Bitcoin and Ethereum are two major cryptocurrencies. But there are some critical differences between the two as both have been developed with very different purposes in mind. At first, it is hard to find differences between these cryptocurrencies, but as we dig a little deeper, we can discover the contrast between them. Let us take a look at the differences between Bitcoin and Ethereum and how those differences affect their profitability.
Understanding Bitcoin Mining
Satoshi Nakamoto, Bitcoin’s creator, describes it as a decentralized peer-to-peer electronic cash system. Blockchain is created using a mathematical equation that adds blocks to a chain of transactions. Each block gets a hash code from the previous block to timestamp the newly added block in the blockchain.
Addition of new blocks in the blockchain is done by miners who compete against each other in order to figure out a mathematical equation (SHA-256). Extensive computer processing power is required for this process. In contrast, every miner (node) on the blockchain works together to create the longest chain of transactions. Everyone involved in the blockchain creation ensures that atleast fifty-one percent of the nodes remain honest so that the whole blockchain remains honest. The chain is validated by implementing the consensus. Overall, this proof-of-work concept is at the core of Bitcoin’s protocol.
Understanding Ethereum vs. Bitcoin Mining
Bitcoin differs from Ethereum in a number of aspects. Firstly, unlike Bitcoin, Ethereum is a centralized software platform. Moreover, Ethereum supports a dual account structure where both private key, controlled, and contract-code accounts exist. These are officially called smart contracts. Predetermined actions are executed by smart contracts when cryptos are received by them. Solidity is the programming language used by Ethereum. Also, it provides for easier smart contract integration. The protocols which are used for token creation in Ethereum are ERC-20 and ERC-721.

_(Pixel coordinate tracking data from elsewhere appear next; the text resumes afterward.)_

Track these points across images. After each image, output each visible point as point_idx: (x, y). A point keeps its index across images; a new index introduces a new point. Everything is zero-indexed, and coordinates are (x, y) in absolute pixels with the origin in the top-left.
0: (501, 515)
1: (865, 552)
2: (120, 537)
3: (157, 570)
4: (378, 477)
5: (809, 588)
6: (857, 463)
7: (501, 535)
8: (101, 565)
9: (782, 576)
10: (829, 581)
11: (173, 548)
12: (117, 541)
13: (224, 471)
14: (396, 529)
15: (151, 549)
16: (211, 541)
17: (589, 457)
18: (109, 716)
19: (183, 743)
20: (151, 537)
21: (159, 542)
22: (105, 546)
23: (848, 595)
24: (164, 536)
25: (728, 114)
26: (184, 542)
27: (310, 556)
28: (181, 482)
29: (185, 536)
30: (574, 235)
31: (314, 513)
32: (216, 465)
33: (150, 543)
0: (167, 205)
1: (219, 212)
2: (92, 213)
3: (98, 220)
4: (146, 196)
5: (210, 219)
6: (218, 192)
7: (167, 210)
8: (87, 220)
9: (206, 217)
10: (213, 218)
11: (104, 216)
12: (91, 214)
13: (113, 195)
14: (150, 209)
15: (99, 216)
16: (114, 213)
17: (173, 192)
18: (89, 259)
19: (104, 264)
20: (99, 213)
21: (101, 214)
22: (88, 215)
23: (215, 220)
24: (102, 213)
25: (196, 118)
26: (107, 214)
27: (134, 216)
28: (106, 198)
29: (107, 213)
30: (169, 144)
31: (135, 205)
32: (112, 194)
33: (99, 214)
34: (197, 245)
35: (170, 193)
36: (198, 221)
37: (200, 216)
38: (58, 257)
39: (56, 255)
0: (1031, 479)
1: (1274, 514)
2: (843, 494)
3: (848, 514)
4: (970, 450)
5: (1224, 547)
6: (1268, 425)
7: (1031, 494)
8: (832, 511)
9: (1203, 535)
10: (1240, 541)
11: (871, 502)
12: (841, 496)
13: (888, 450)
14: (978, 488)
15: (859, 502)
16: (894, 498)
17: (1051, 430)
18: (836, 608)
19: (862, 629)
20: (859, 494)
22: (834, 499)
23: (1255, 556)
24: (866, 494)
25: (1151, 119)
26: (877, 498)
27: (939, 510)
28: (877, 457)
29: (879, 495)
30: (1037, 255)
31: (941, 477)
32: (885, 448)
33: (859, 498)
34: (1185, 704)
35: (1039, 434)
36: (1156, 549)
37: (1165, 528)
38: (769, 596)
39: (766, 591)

Between these two protocols, ERC-20 has become the primary token creation protocol in the cryptocurrency space. Whereas, ERC-721 is being rapidly adopted thanks to an increase in tokenization of both digital and real-world assets.
How Does Ethereum Mining Work?
The primary functions behind Ethereum’s mining process and Bitcoin’s mining process are essentially the same. In both cryptocurrencies, nodes compete with each other to complete a predefined mathematical equation. The mining algorithm used by Ethereum is Ethash, while on the other hand, Bitcoin utilizes SHA-256 mining algorithm. The proof-of-work systems are used in both mining processes. Consequently, large amounts of electricity are consumed by both the cryptos when mined.
Ethereum vs. Bitcoin Mining: Profitability Comparison
The profitability comparison between Bitcoin and Ethereum mining processes is difficult to compose as there are so many factors to consider. A substantial investment is required to start up the mining operation in both the cryptocurrencies.
Also, we should take into account that blockchain development process is much complex than any other software development. Furthermore, Bitcoin mining process is much scarcer than Ethereum mining process. This could lead to substantial gains in the value of Bitcoin in the future. However, both the protocols of Ethereum, which are ERC-20 and ERC-712, serve a unique purpose in the cryptocurrency space because they are the backbone of majority of tokens in the marketplace. This dependency signals towards a scenario where Ethereum might overtake Bitcoin regarding total market capitalization in the coming years.